Opium Detox And Treatment In Prince Edward Island
Cultures that have used the poppy plant date back over five thousand years and the poppy plant is one of the oldest recorded plants in history. Opium is taken from the poppy plant and is a milky substance called latex, which is then manufactured into a brown powder or resin. Once the opium is extracted, it has two main groups of alkaloid which are psychoactive and one that does not affect the central nervous system . The primary and more prevalent alkaloid in opium is morphine, which is where heroin comes from and morphine is the precursor in many opioid pain medications prescribed in Canada. Opium is illegal in Canada under the Controlled Drugs and Substance Act; however, before 1908, narcotics, opiates, alcohol and tobacco were unregulated. The Opium Act in 1908 was created, making the sale, manufacturing and use of opium illegal.
Opium is a sticky dark brown gum that is also manufactured into a liquid, powder, or solid resin. The most common way to use opium is smoking the drug, but it can also be injected or brewed to make tea. Opium affects everyone differently and it will depend on the drug users' size, weight, health and the regularity of use. Other factors include whether other drugs are taken around the same time, the amount taken, and the strength of the drug, which varies with each batch. Opium has a history across Canada and was used for a variety of reasons. During the 1850s in Prince Edward Island, doctors used opium to cure everything. Doctors during that time created many drug addicts by prescribing opium, especially women who were prescribed the drug to calm their nerves.
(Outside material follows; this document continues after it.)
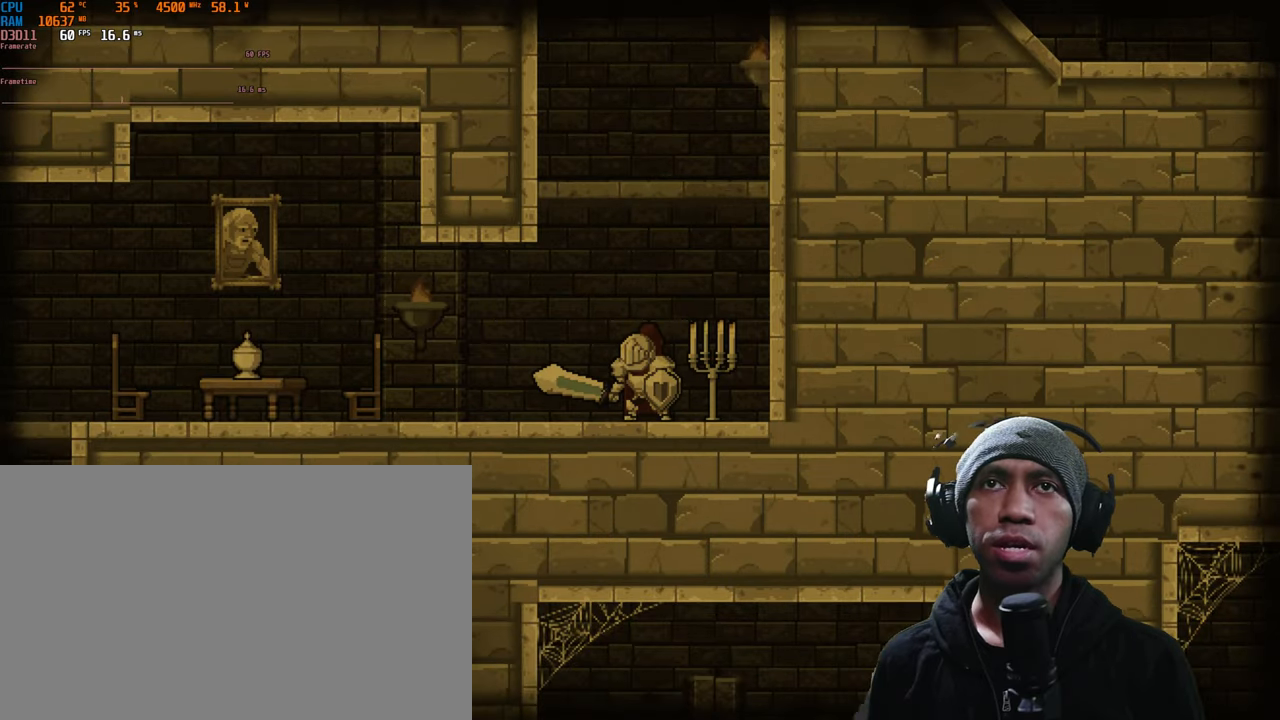
{"dt_ms": 500, "buttons": ["A"], "left_stick": "down", "right_stick": "center", "events": [[250, "A", "down"], [250, "left_stick", "down"]]}
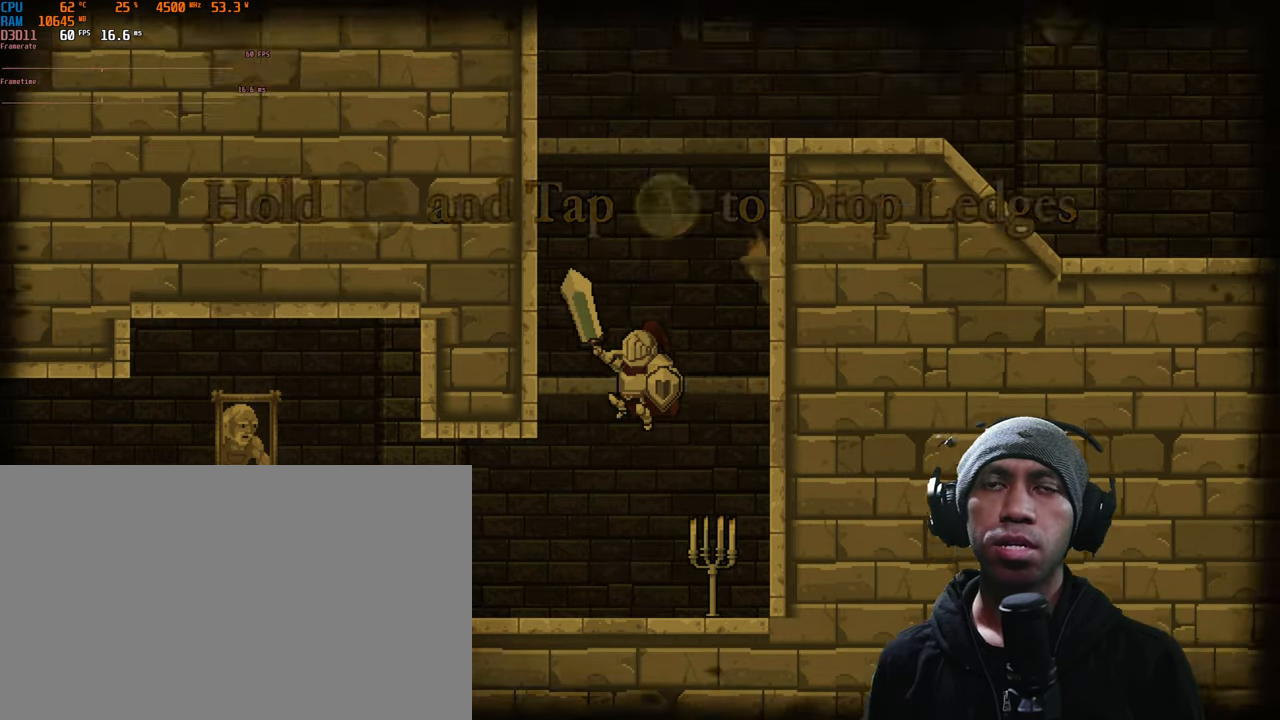
{"dt_ms": 500, "buttons": [], "left_stick": "down", "right_stick": "center", "events": [[317, "A", "up"]]}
Opiate addiction does affect families across the province of Prince Edward Island, and those who are struggling with an addiction do not always find the right help. The best treatment process for an opiate addiction starts with withdrawal management or medical detox. The medical detox process is crucial and will help opiate addicts safely stop using the drug. Once detox is complete, the next step is a lengthy residential treatment, yet many addicts choose outpatient care. There is a high rate of relapse connected to opiate addiction, which is why longer-term treatment is required. Aftercare programs in the province include sober living and peer support groups. Recovering addicts should also be working on their sobriety after treatment, especially after recovering from opiate addiction.